How the distribution of baby names changes over time?

I have very recently been in the fortunate position where I had to spend a lot of time thinking about baby names. Finally a name was chosen but being in the hospital and hearing other baby names made me think. How much has the diversity of names changed in recent years? The unanimous answer would be that it increased a lot. But then the statistician in me would ask: is it measurable?

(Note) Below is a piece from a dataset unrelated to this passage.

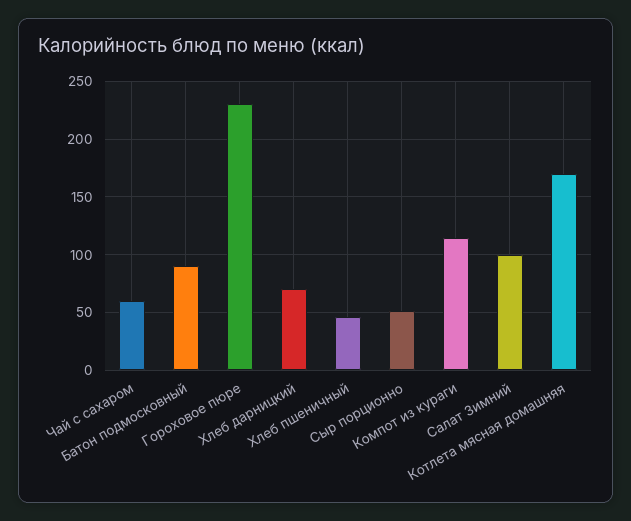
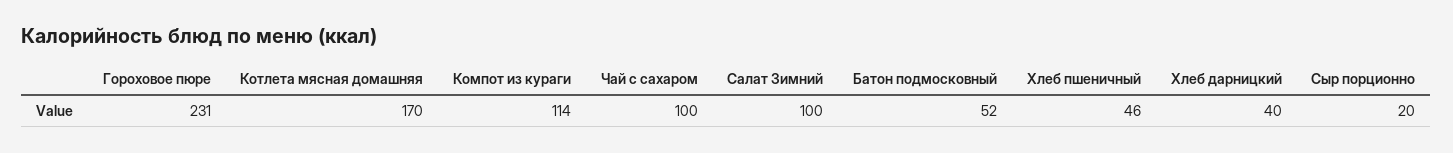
Чай с сахаром: 60 -> 100
Батон подмосковный: 90 -> 52
Хлеб дарницкий: 70 -> 40
Сыр порционно: 50 -> 20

To do this one would have to first make a judgement on how names are believed to be distributed. Intuitively in any given year some names are very popular, whereas other names are extremely rare. It is also very likely that there are a few very popular names, that account for the majority of all babies named, and there are many names that each only get given to a small number of newborns. This sounds like any right skewed distribution so I picked an obvious and easily manageable one, the power law (Pareto distribution).

I did a quick research on the internet and bumped into some baby name statistics from Canada. I randomly picked a state (Alberta) and calculated the Pareto index for boys and girls for the last 25 years.

pareto index

The Pareto shape parameter tells us about the skewdness of the distribution or how evenly names are distributed. The larger the number the more obscure and infrequently used names we have in the given year. The graphs show that in general there is a higher diversity of girl names. Also, the variety of names increases over time, i.e. with time we have a larger number of infrequent names. Seems like the obvious intuition is right: conventions restrict parents imagination less and less when it comes to naming their newborn.